The US epidemiological data would suggest that acute lung injury will increase by 50 per cent by 2030. Simultaneous increases in severe infection (sepsis) and mechanical ventilation can be expected.

In Pakistan the situation is no different. The predication for increased global need for critical care applies to Pakistan as well. Without appropriate critical care services we cannot increase the use of advanced therapies (both surgical and non-surgical) for cancer, heart disease, neurological disease or organ transplantation beyond kidney transplant. Factors driving global critical care demand such as increasing urbanisation, war, terrorism, natural disasters and infection outbreaks are all present here in Pakistan.

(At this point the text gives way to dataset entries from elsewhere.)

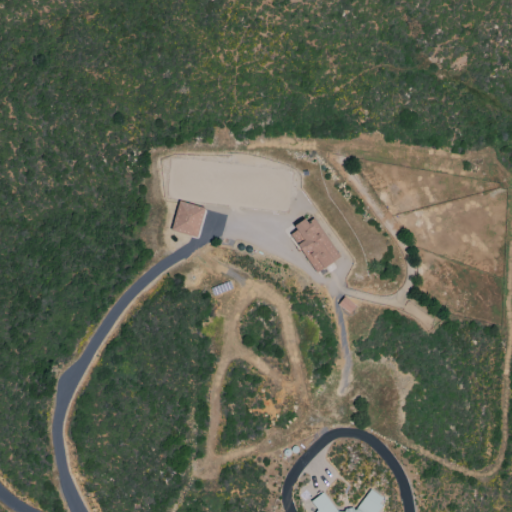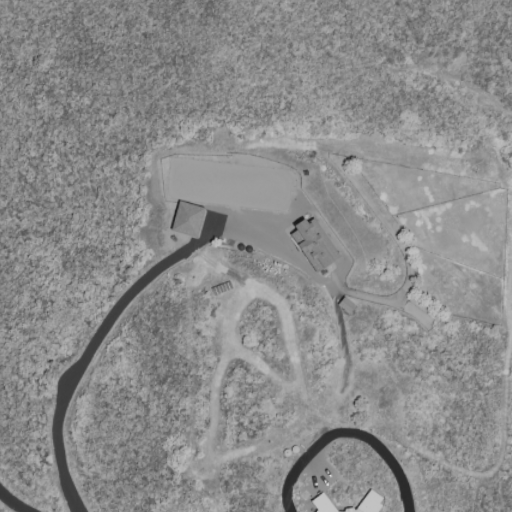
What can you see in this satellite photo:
building: (186, 219)
building: (313, 244)
road: (100, 331)
road: (301, 472)
road: (258, 500)
building: (349, 504)
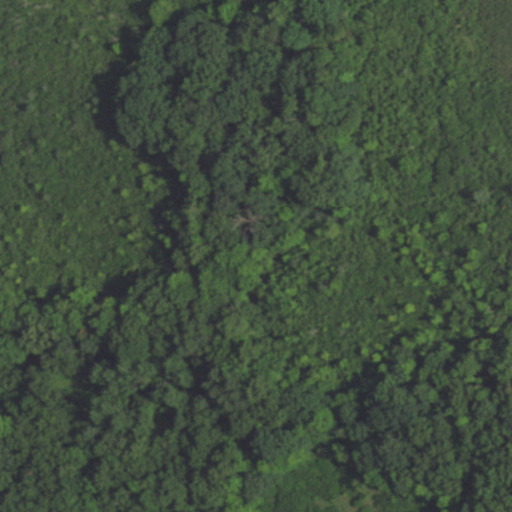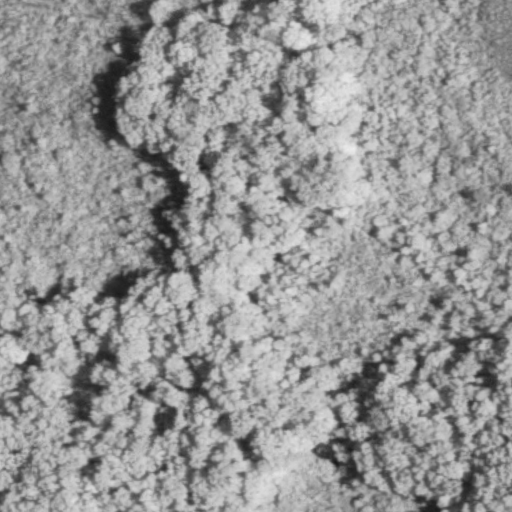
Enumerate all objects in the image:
road: (181, 315)
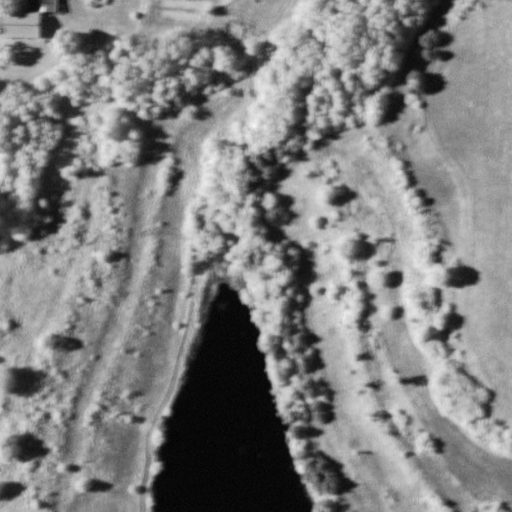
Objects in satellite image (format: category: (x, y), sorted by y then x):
building: (29, 19)
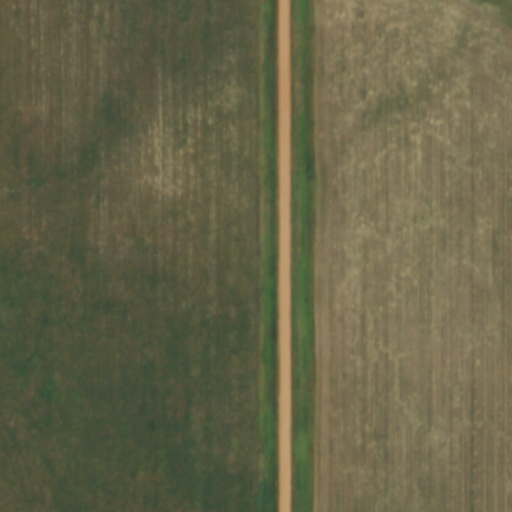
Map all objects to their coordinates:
road: (279, 256)
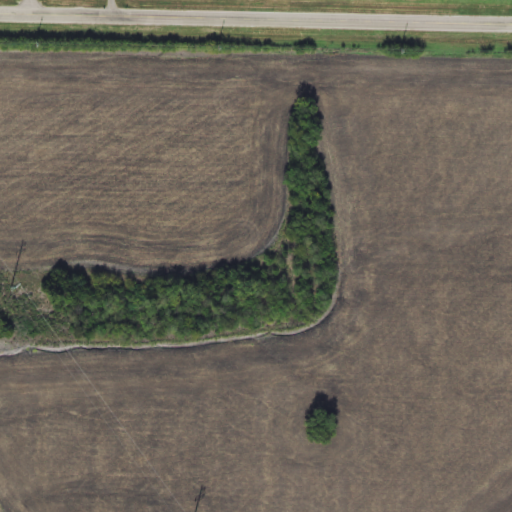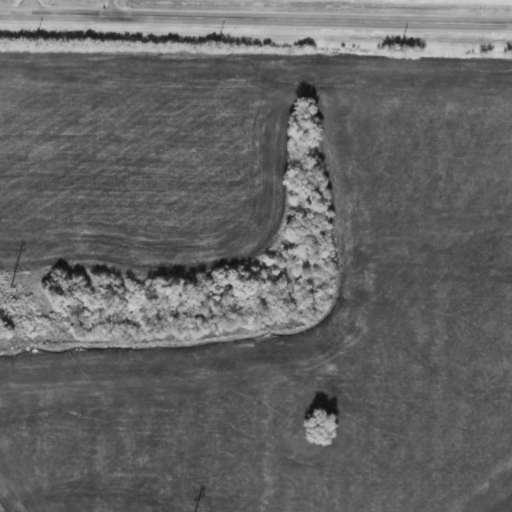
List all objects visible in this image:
road: (113, 9)
road: (255, 20)
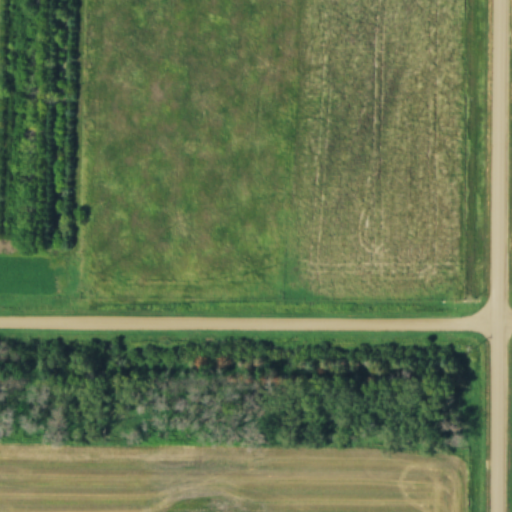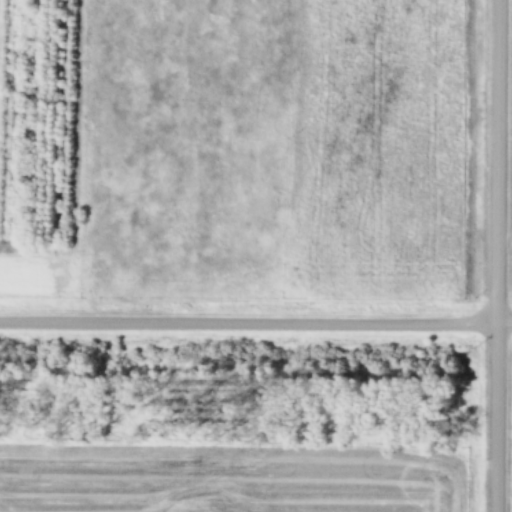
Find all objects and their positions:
road: (493, 255)
road: (255, 321)
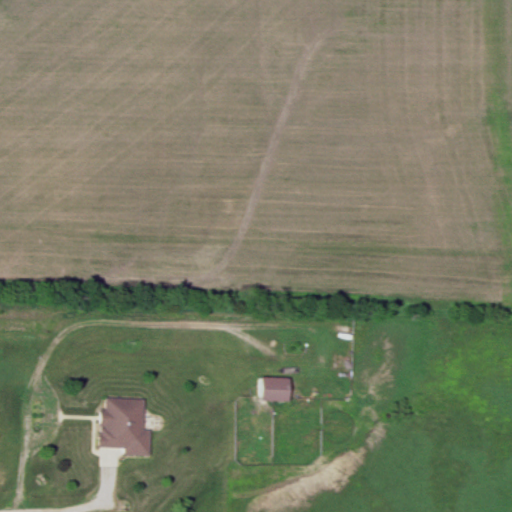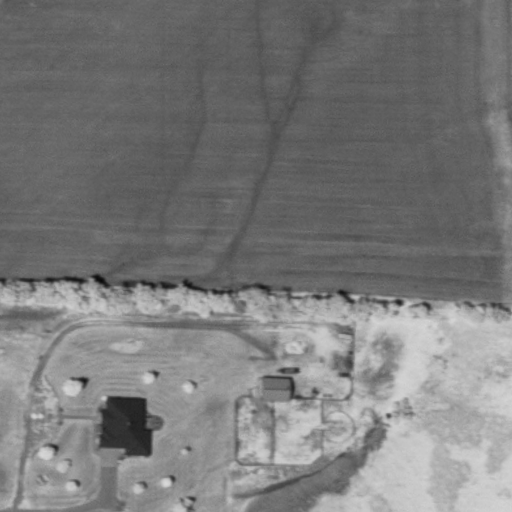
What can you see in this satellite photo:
crop: (259, 151)
building: (274, 390)
building: (123, 427)
road: (64, 498)
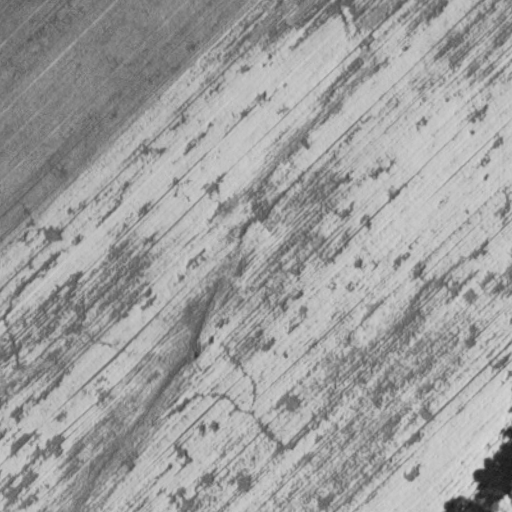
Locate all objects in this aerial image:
crop: (255, 255)
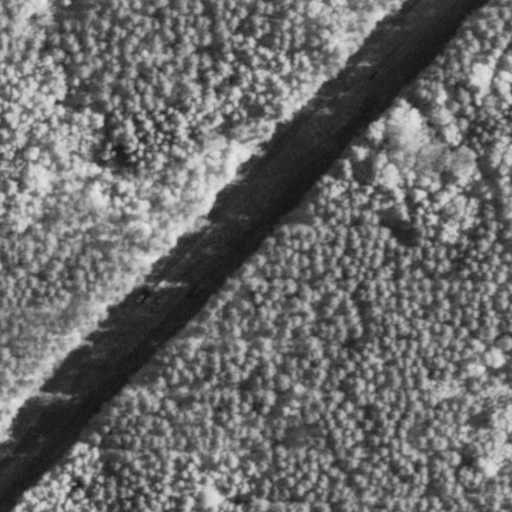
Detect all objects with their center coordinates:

Investment in preventive medicine can only go so far and for those diseases that preventive medicine cannot impact upon, critical care is necessary.

Recently, the monumental WHO Global Burden of Disease Project 2012 published its findings and Pakistan has gratefully seen an increase in both male and female life expectancies.

However, without proper planning and development of critical care services in Pakistan, the gains in life expectancies for our sickest citizens can be expected to plateau or, perhaps, even drop in the coming decades.